Output range, inclusive: from the line containing "shoe: present [324,885,404,945]" to the line containing "tray: present [227,614,543,778]". Restate those lines from the data below word for word and only those.

■ **Supplied entries**:

☆ ☆ ☆ ☆ ☆

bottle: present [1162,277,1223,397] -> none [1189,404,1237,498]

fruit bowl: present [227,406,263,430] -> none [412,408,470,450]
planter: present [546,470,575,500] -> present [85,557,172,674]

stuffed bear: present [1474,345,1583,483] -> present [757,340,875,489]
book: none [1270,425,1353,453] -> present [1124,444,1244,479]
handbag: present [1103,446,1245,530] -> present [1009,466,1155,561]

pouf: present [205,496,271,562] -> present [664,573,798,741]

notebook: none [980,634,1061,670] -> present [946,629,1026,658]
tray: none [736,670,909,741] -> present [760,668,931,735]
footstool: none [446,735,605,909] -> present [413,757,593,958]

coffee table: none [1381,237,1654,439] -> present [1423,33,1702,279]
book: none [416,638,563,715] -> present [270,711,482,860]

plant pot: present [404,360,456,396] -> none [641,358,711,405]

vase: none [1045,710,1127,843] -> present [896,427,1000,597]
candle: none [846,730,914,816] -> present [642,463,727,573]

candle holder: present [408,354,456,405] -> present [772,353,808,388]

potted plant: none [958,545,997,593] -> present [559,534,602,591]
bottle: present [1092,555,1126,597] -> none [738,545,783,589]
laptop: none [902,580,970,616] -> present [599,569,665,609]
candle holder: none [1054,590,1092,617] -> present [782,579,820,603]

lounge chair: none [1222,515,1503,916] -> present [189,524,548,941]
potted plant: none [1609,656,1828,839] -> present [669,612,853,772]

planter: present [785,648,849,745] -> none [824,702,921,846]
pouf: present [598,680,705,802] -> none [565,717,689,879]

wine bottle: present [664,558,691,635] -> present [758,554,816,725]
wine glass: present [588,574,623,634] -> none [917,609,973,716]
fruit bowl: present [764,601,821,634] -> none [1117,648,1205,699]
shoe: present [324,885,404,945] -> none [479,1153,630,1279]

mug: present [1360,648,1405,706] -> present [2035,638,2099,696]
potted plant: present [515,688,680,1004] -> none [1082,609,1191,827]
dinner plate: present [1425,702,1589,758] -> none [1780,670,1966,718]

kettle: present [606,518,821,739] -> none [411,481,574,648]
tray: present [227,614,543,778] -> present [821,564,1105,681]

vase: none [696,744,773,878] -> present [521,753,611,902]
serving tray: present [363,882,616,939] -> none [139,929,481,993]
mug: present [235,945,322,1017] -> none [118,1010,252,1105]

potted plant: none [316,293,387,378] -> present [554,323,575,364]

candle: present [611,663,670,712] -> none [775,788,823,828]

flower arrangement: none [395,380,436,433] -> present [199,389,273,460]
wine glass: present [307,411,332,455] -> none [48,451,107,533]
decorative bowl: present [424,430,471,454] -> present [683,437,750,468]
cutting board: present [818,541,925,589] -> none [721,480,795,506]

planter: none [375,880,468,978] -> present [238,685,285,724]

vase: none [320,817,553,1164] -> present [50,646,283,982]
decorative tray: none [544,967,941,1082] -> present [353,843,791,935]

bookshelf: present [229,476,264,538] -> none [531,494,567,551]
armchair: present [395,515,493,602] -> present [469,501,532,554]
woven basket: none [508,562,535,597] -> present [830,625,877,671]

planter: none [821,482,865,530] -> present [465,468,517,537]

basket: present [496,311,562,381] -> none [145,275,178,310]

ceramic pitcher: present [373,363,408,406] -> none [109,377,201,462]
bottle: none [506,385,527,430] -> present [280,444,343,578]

☆ ☆ ☆ ☆ ☆

■ **Output below**:
shoe: present [324,885,404,945] -> none [479,1153,630,1279]

mug: present [1360,648,1405,706] -> present [2035,638,2099,696]
potted plant: present [515,688,680,1004] -> none [1082,609,1191,827]
dinner plate: present [1425,702,1589,758] -> none [1780,670,1966,718]

kettle: present [606,518,821,739] -> none [411,481,574,648]
tray: present [227,614,543,778] -> present [821,564,1105,681]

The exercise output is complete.